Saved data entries
= Beginning of Section =
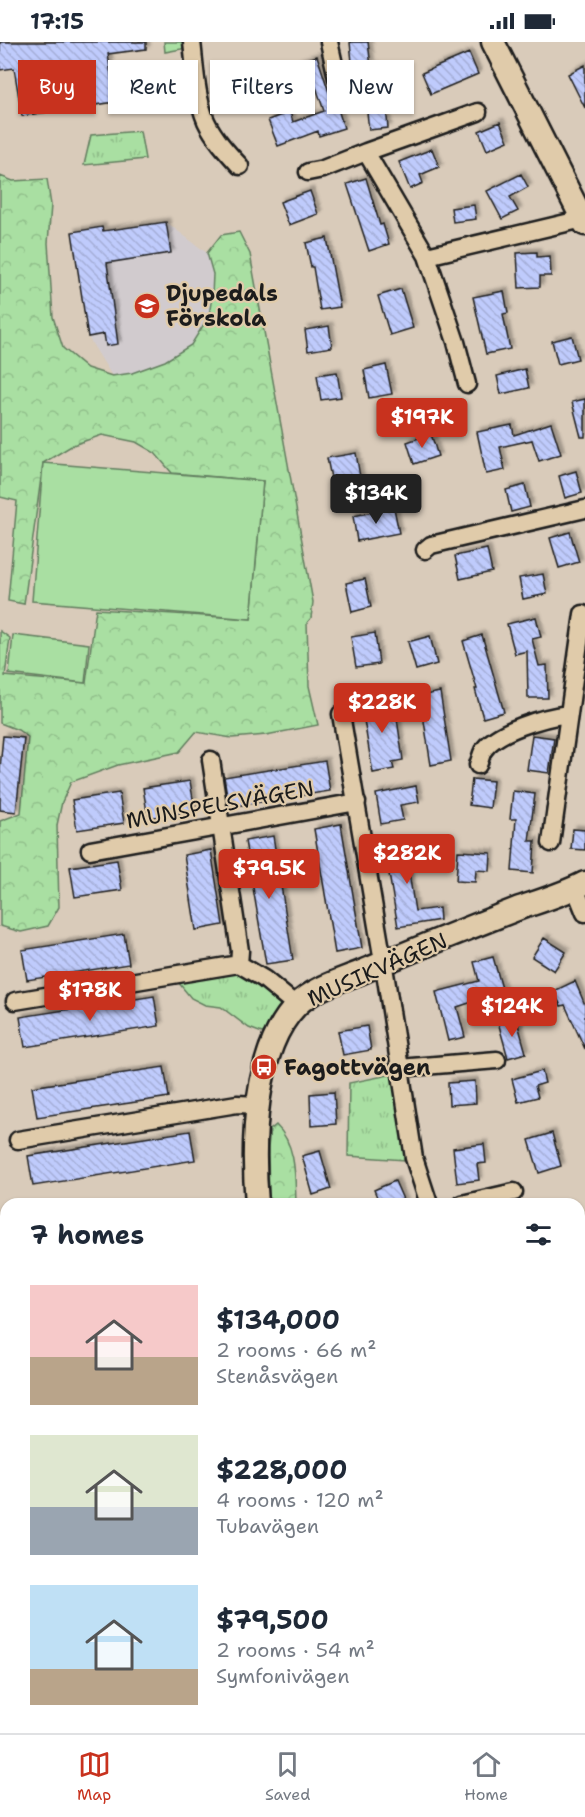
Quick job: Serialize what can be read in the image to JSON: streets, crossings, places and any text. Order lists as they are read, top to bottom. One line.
{"streets":{"street":["MUNSPELSVÄGEN","MUSIKVÄGEN"]},"places":{"school or university":["Djupedals Förskola"],"bus stop":["Fagottvägen"]},"page":{"status":"17:15","chip":["Buy","Rent","Filters","New"],"price":["$197K","$134K","$228K","$282K","$79.5K","$178K","$124K"],"heading":"7 homes","list":[{"name":"$134,000","note":"2 rooms · 66 m² · Stenåsvägen"},{"name":"$228,000","note":"4 rooms · 120 m² · Tubavägen"},{"name":"$79,500","note":"2 rooms · 54 m² · Symfonivägen"}],"tabs":["Map","Saved","Home"]}}
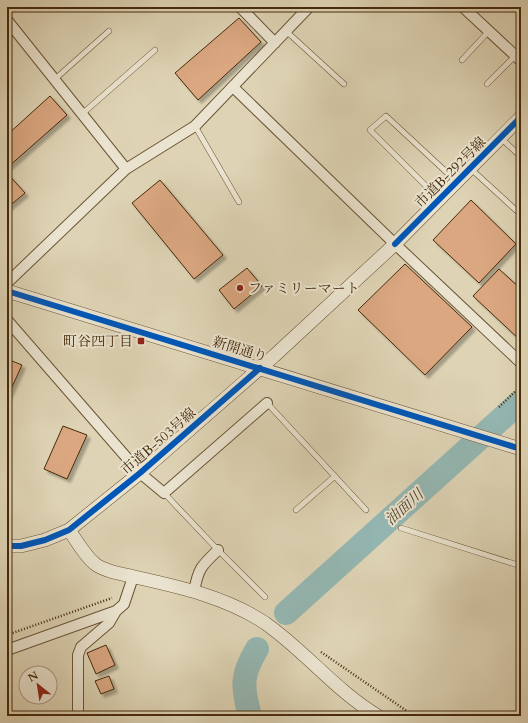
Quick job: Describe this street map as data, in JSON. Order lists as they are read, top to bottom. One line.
{"streets":{"street":["市道B-292号線","新開通り","市道B-503号線"]},"crossings":[["市道B-292号線","新開通り"],["市道B-292号線","市道B-503号線"],["新開通り","市道B-503号線"]],"water":["油面川"],"places":{"other":["ファミリーマート"],"transit":["町谷四丁目"]},"north":"top left"}
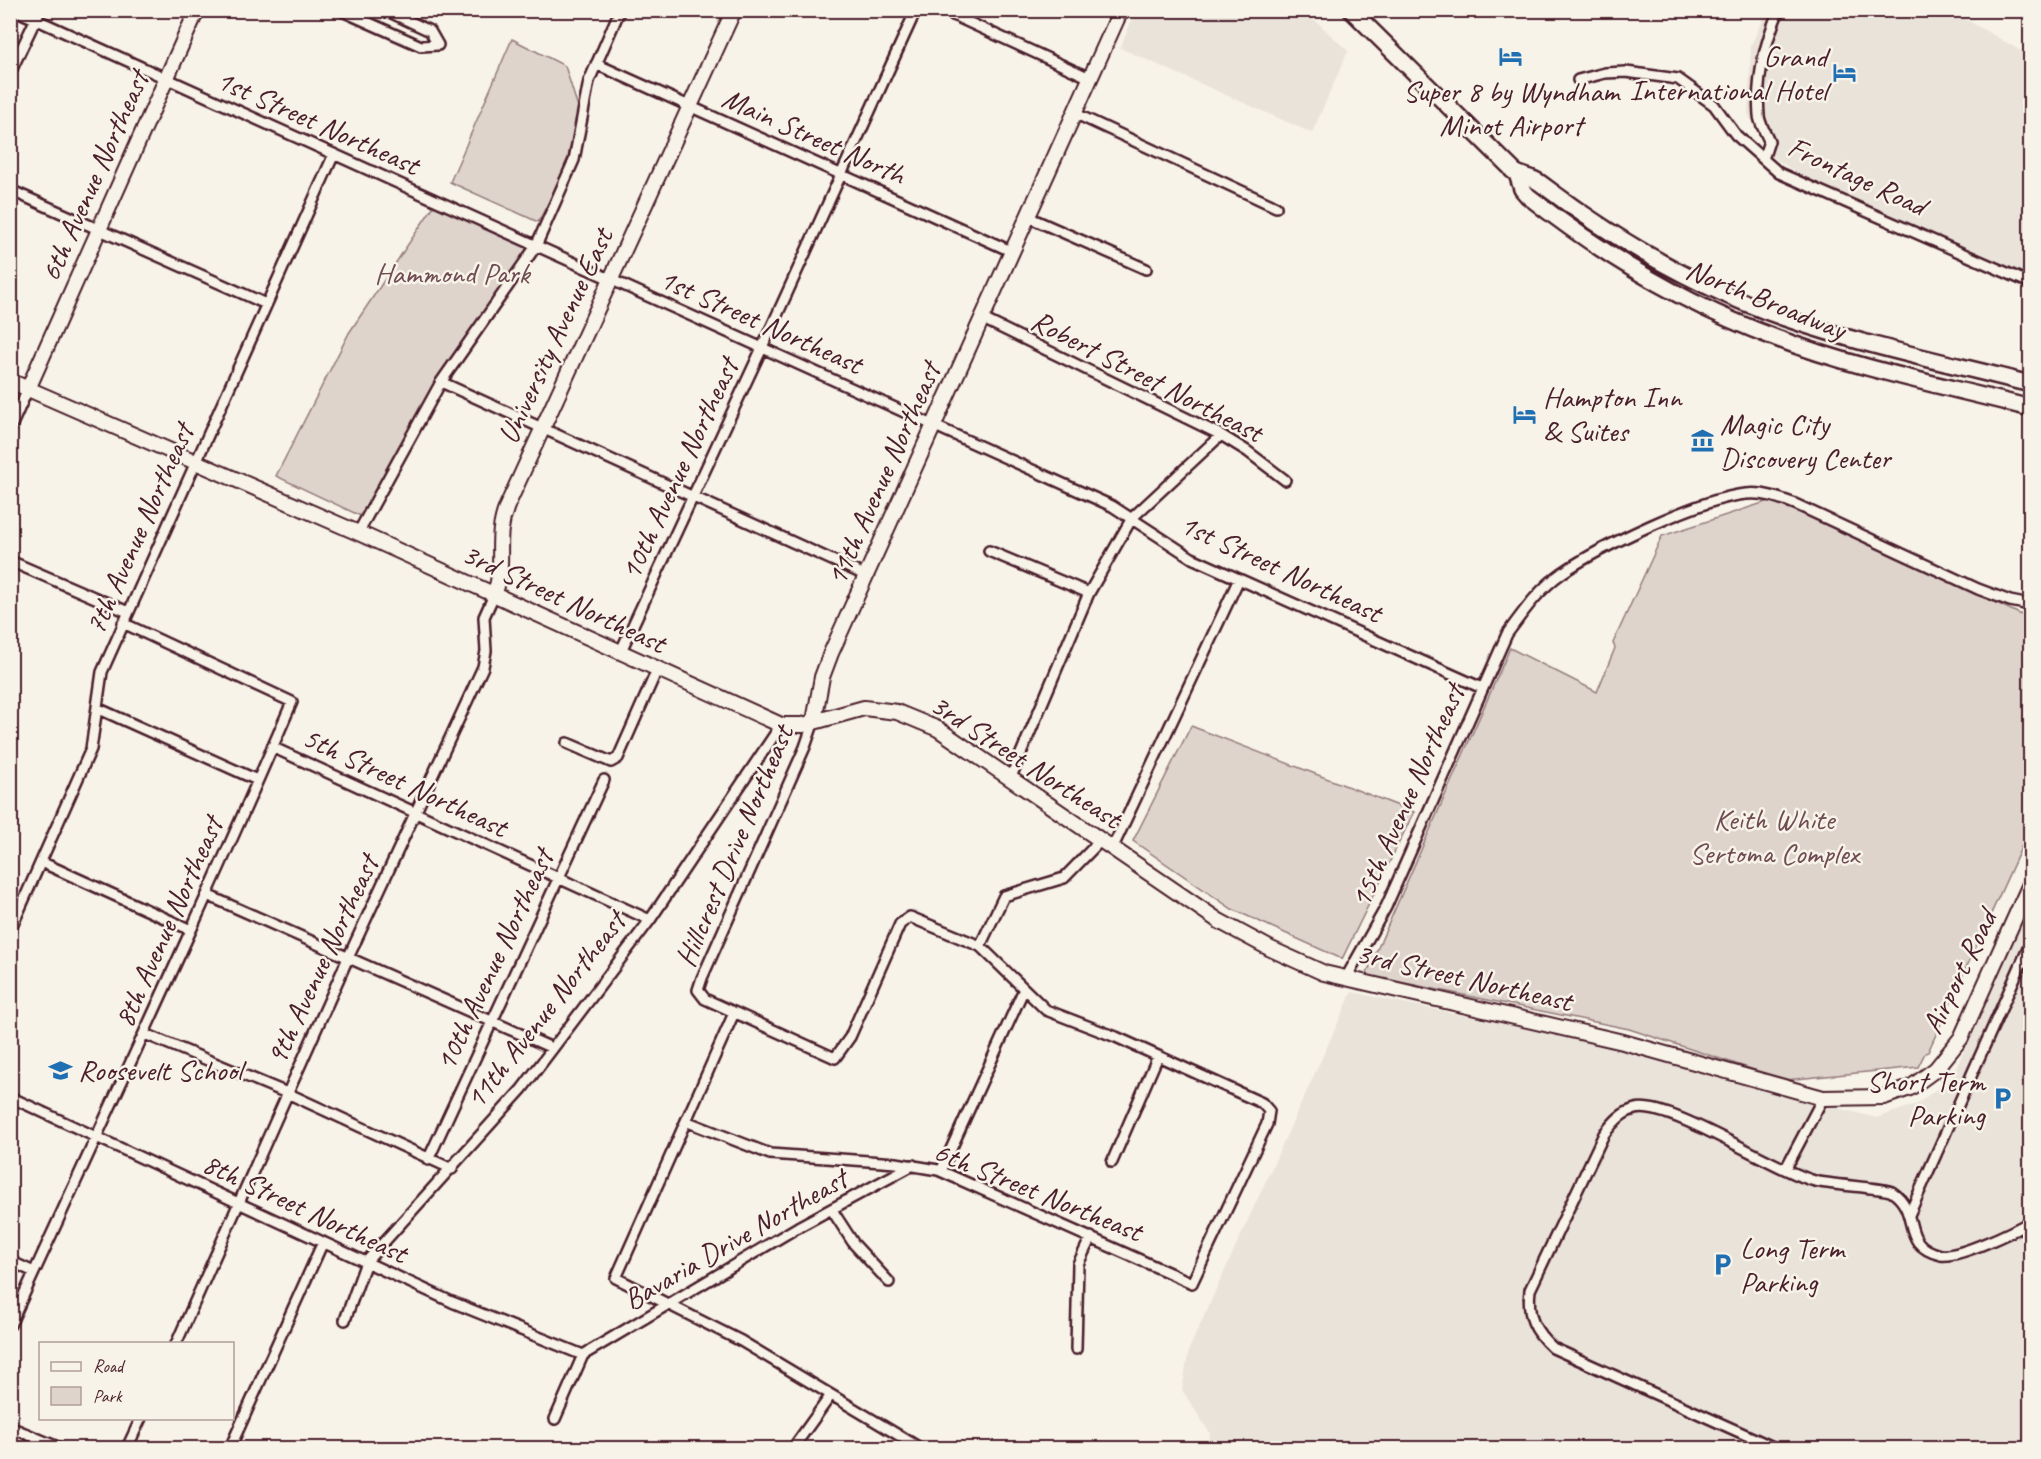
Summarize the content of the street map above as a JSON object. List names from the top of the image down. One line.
{"streets":{"main road":["North Broadway"],"street":["1st Street Northeast","Main Street North","6th Avenue Northeast","Frontage Road","University Avenue East","Robert Street Northeast","10th Avenue Northeast","11th Avenue Northeast","7th Avenue Northeast","3rd Street Northeast","5th Street Northeast","15th Avenue Northeast","Hillcrest Drive Northeast","8th Avenue Northeast","9th Avenue Northeast","Airport Road","6th Street Northeast","8th Street Northeast","Bavaria Drive Northeast"]},"crossings":[["1st Street Northeast","6th Avenue Northeast"],["1st Street Northeast","University Avenue East"],["1st Street Northeast","10th Avenue Northeast"],["1st Street Northeast","11th Avenue Northeast"],["1st Street Northeast","7th Avenue Northeast"],["1st Street Northeast","15th Avenue Northeast"],["Main Street North","University Avenue East"],["Main Street North","10th Avenue Northeast"],["Main Street North","11th Avenue Northeast"],["6th Avenue Northeast","3rd Street Northeast"],["University Avenue East","3rd Street Northeast"],["University Avenue East","9th Avenue Northeast"],["Robert Street Northeast","11th Avenue Northeast"],["10th Avenue Northeast","3rd Street Northeast"],["10th Avenue Northeast","5th Street Northeast"],["11th Avenue Northeast","3rd Street Northeast"],["11th Avenue Northeast","5th Street Northeast"],["11th Avenue Northeast","Hillcrest Drive Northeast"],["11th Avenue Northeast","8th Street Northeast"],["7th Avenue Northeast","3rd Street Northeast"],["7th Avenue Northeast","8th Avenue Northeast"],["3rd Street Northeast","15th Avenue Northeast"],["3rd Street Northeast","Hillcrest Drive Northeast"],["3rd Street Northeast","9th Avenue Northeast"],["3rd Street Northeast","Airport Road"],["5th Street Northeast","8th Avenue Northeast"],["5th Street Northeast","9th Avenue Northeast"],["8th Avenue Northeast","8th Street Northeast"],["9th Avenue Northeast","8th Street Northeast"],["6th Street Northeast","Bavaria Drive Northeast"],["8th Street Northeast","Bavaria Drive Northeast"]],"parks":["Hammond Park","Keith White Sertoma Complex"],"places":{"hotel":["Super 8 by Wyndham Minot Airport","Grand International Hotel","Hampton Inn & Suites"],"museum":["Magic City Discovery Center"],"school or university":["Roosevelt School"],"parking":["Short Term Parking","Long Term Parking"]},"legend":["Road","Park"]}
= End of Section =
§ What you will do:
Check every line of the data above for the string "Order", and copy those that have it.

§ Exercise output:
Quick job: Serialize what can be read in the image to JSON: streets, crossings, places and any text. Order lists as they are read, top to bottom. One line.
Quick job: Describe this street map as data, in JSON. Order lists as they are read, top to bottom. One line.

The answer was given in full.